They’re not wrong though. The frequency with which these things still just make shit up is astonishingly bad. Very dismissive of a legitimate criticism.
It's getting better, faster than you and I and the GP are. What else matters?
You can't bullshit your way through this particular benchmark. Try it.
And yes, they're wrong. The latest/greatest models "make shit up" perhaps 5-10% as frequently as were seeing just a couple of years ago. Only someone who has deliberately decided to stop paying attention could possibly argue otherwise.
And yet I still can't trust Claude or o1 to not get the simplest of things, such as test cases (not even full on test suites, just the test cases) wrong, consistently. No amount of handholding from me or prompting or feeding it examples etc helps in the slightest, it is just consistently wrong for anything but the simplest possible examples, which takes more effort to manually verify than if I had just written it myself. I'm not even using an obscure stack or language, but especially with things that aren't Python or JS it shits the bed even worse.
I have noticed it's great in the hands of marketers and scammers, however. Real good at those "jobs", so I see why the cryptobros have now moved onto hailing LLMs as the next coming of jesus.
I still find that 'trusting' the models is a waste of time, we agree there. But I haven't had that much more luck with blindly telling a low-level programmer to go write something. The process of creating something new was, and still is, an interactive endeavor.
I do find, however, that the newer the model the fewer elementary mistakes it makes, and the better it is at figuring out what I really want. The process of getting the right answer or the working function continues to become less frustrating over time, although not always monotonically so.
o1-pro is expensive and slow, for instance, but its performance on tasks that require step-by-step reasoning is just astonishing. As long as things keep moving in that direction I'm not going to complain (much).
They are NOT as unaware of things as we are. That’s like someone seeing a software developer googling stuff and saying “see, they don’t know much more than me”.
An expert refreshing their knowledge on Google is not the same as a layman learning it for the first time. At all.
> in no universe is that a legitimate ML interview question
Why not? This seems like the ML equivalent of FizzBuzz. If you don't know how matrix multiplication works well enough to implement it, I would argue that you don't know what you're doing at all.
I think the time estimates depend heavily on the field. A mathematician recently told him that it would take him 1-2 weeks (with nothing else to do in that time) to digest a paper outside his main area.
Makes me wonder: should it, though? The author of the paper presumably had gone through the trouble of understanding everything described in the paper, built intuition and a mental model. Instead of putting more effort in writing the latter down, it appears to me that authors are inclined to throw the proverbial baby out with the bath water: they spend more time writing out the dense proof rather than an exposition.

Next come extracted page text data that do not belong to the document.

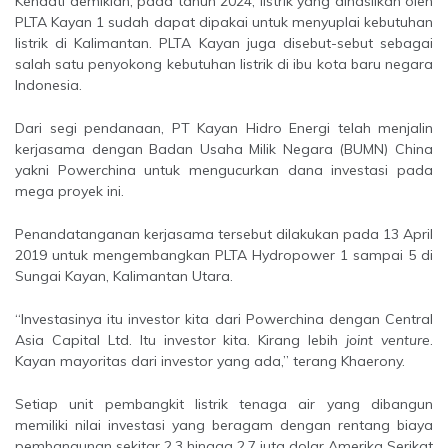
Kendati demikian, pada tahun 2024, listrik yang dihasilkan oleh
PLTA Kayan 1 sudah dapat dipakai untuk menyuplai kebutuhan
listrik di Kalimantan. PLTA Kayan juga disebut-sebut sebagai
salah satu penyokong kebutuhan listrik di ibu kota baru negara
Indonesia.
Dari segi pendanaan, PT Kayan Hidro Energi telah menjalin
kerjasama dengan Badan Usaha Milik Negara (BUMN) China
yakni Powerchina untuk mengucurkan dana investasi pada
mega proyek ini.
Penandatanganan kerjasama tersebut dilakukan pada 13 April
2019 untuk mengembangkan PLTA Hydropower 1 sampai 5 di
Sungai Kayan, Kalimantan Utara.
“Investasinya itu investor kita dari Powerchina dengan Central
Asia Capital Ltd. Itu investor kita. Kirang lebih
joint venture
.
Kayan mayoritas dari investor yang ada,” terang Khaerony.
Setiap unit pembangkit listrik tenaga air yang dibangun
memiliki nilai investasi yang beragam dengan rentang biaya
pembangunan sekitar 2,3 hingga 2,7 juta dolar Amerika Serikat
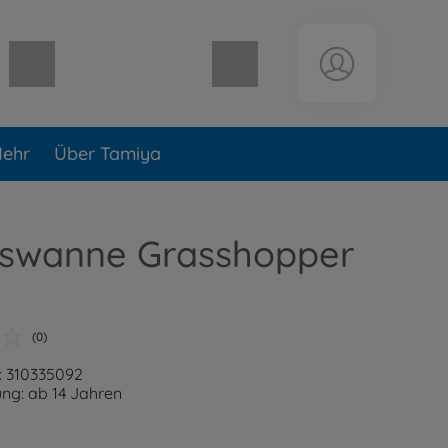
Warenkorb leer
ehr
Über Tamiya
iswanne Grasshopper
(0)
: 310335092
ng: ab 14 Jahren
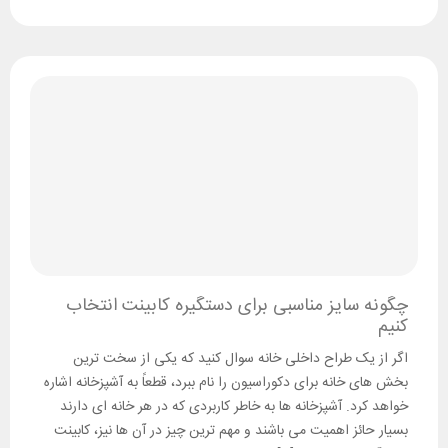
چگونه سایز مناسبی برای دستگیره کابینت انتخاب
کنیم
اگر از یک طراح داخلی خانه سوال کنید که یکی از سخت ترین
بخش های خانه برای دکوراسیون را نام ببرد، قطعاً به آشپزخانه اشاره
خواهد کرد. آشپزخانه ها به خاطر کاربردی که در هر خانه ای دارند
بسیار حائز اهمیت می باشند و مهم ترین چیز در آن ها نیز، کابینت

I'm not saying proof isn't important or to exclude it. But given that more people understand plain and intuitive explanation (at the expense of accuracy, maybe), their hard work reaches broader audience that way. Isn't that what authors want, instead of "dog whistling"? Do proofs alone carry intuition? I don't think so.
It takes many dozens of hours, sometimes hundreds, to write a paper (just the writing not the technical work). People will spend a long time trying to improve the expositions. I have seen papers where co-authors have fought for weeks about the accuracy of a single sentence. I have seen papers where there were over twenty draft-revision cycles.
But there are natural limits. Usually, after working for years on a problem, you become so close to it that describing to a general technical audience is very difficult. Often, after you publish the work, someone else will do the difficult work of understanding your paper, and then write a more readable exposition as part of a review paper or book.
That makes sense. The proof-heavy part is the third pass and part the author says takes the longest (4-5 hours for a beginner). With math papers it's essentially all proof!